DIRECTIVE: Copy everything in the listing below from the line containing "pose: elev=43.4 azim=23.1" down to the line containing "Dot at: occluded", keeping each line unchanged. Leave the pictures out of your answer.

MATERIAL SUPPLIED:
────────────────

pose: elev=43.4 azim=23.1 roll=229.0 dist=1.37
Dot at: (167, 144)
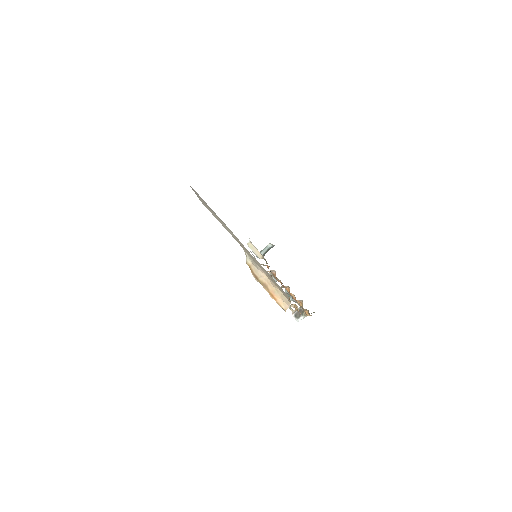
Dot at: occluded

────────────────

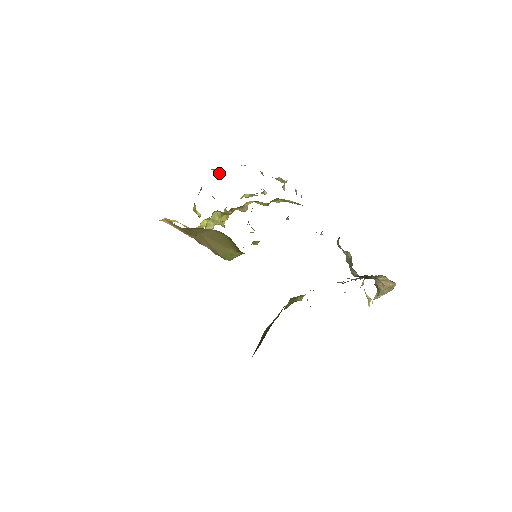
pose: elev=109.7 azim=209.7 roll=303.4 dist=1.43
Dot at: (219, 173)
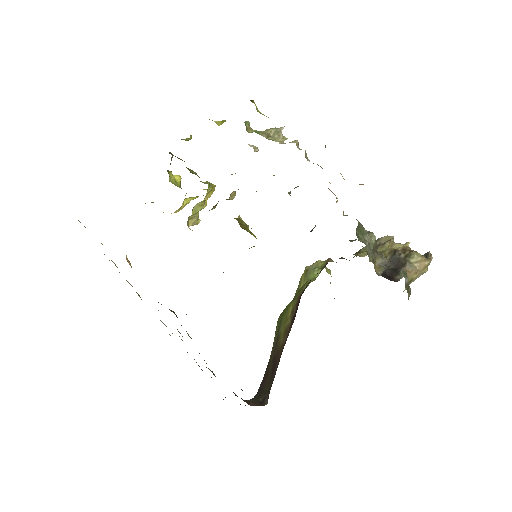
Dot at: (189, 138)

────────────────

TASK RESPONSE:
pose: elev=43.4 azim=23.1 roll=229.0 dist=1.37
Dot at: (167, 144)
Dot at: occluded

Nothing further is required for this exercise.